“(os proles) eram oprimidos pelos capitalistas, tinham sido chicoteados e submetidos à fome, as mulheres forçadas a trabalhar nas minas de carvão, as crianças vendidas às fábricas com a idade de seis anos. (...) os proles eram naturalmente inferiores, que deveriam ficar em sujeição, como animais, pela aplicação de algumas regras simples. Pouquíssimo se sabia a respeito dos proles. Não era necessário saber muito. Contanto que continuassem a trabalhar e se reproduzir não tinham importância suas outras atividades. Abandonados a si mesmos, como gado solto nas planuras argentinas, haviam regressado a um modo de vida que lhes parecia natural, uma espécie de tradição ancestral. Nasciam, cresciam nas sarjetas, iam para o trabalho aos doze, atravessavam um breve período de floração da beleza sexual, casavam-se aos vinte, atingiam a maturidade aos trinta, e em geral morriam aos 60. O trabalho físico pesado, o trato da casa e dos filhos, as briguinhas com a vizinhança, o cinema, o futebol, a cerveja e, acima de tudo, o jogo, enchiam-lhe os horizontes. Mantê-los sob controle não era difícil (...) Não era desejável que os proles tivessem sentimentos políticos definidos. Tudo o que lhes exigia era uma espécie de patriotismo primitivo ao qual se podia apelar sempre que fosse necessário levá-los a aceitar ações menores ou maior expediente de trabalho (...) Havia enorme criminalidade em Londres, todo um mundo subterrâneo de ladrões, bandidos, prostitutas, vendedores de narcóticos e contraventores de todo o tipo; mas como tudo se passava entre os próprios proles, não tinha importância. (...) A promiscuidade não era punida; e o divórcio era permitido. Nesse particular, até a adoração religiosa teria sido permitida se os proles demonstrassem algum sintoma de deseja-la ou dela carecerem (...) Como dizia o lema do partido: “Os proles e os animais são livres”.

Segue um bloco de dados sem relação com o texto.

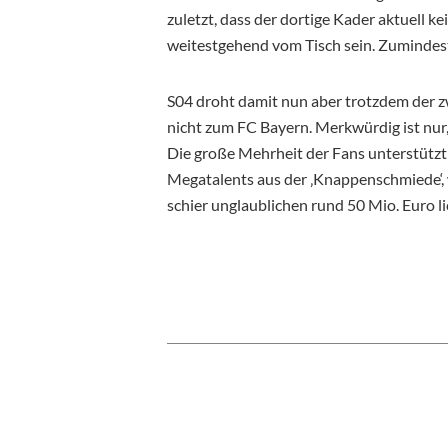
zuletzt, dass der dortige Kader aktuell 
weitestgehend vom Tisch sein. Zumindes
S04 droht damit nun aber trotzdem der z
nicht zum FC Bayern. Merkwürdig ist nur
Die große Mehrheit der Fans unterstütz
Megatalents aus der ‚Knappenschmiede‘,
schier unglaublichen rund 50 Mio. Euro li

Mil Novecentos e Oitenta e Quatro (1984) – George Orwell, pg. 70/71
O livro publicado em 1948 retrata a sociedade britânica no ano de 1984, uma sociedade reprimida pelo totalitarismo, que desconhece a democracia, têm os pensamentos e até o passado controlado pelo Estado, não têm cultura, nem privacidade, onde “liberdade é escravidão”.
Impressionante como esse fragmento, quase como um presságio, revela características bem familiares pra todos nós. Felizmente, creio eu, você leitor não se encaixa nesse perfil (dos proles).
Mas é inegável que a grande maioria dos brasileiros se assemelhem a essa descrição. Em um país que se orgulha da multiplicidade de raças, da liberdade de expressão, da alegria de seu povo que camufla a verdadeira omissão do Estado. Omissão e manipulação de uma massa de ignorantes, de necessitados... Um Estado que inutiliza por séculos uma nação, sem forças mínimas pra mudar o rumo de suas vidas.
A capacidade de um livro com mais de 50 anos nos ser útil nos "novos tempos", e poder ainda gerar especulações e reflexões sobre nossas vidas, só poderia mesmo ser encontrada em um grande clássico. E mesmo com toda essa onda de comparações, sobre a sociedade e más ações do Estado, me dando a sensação de ser mais um inútil que nada pode fazer para reverte-las... é um prazer ler um clássico. E sempre há de ser.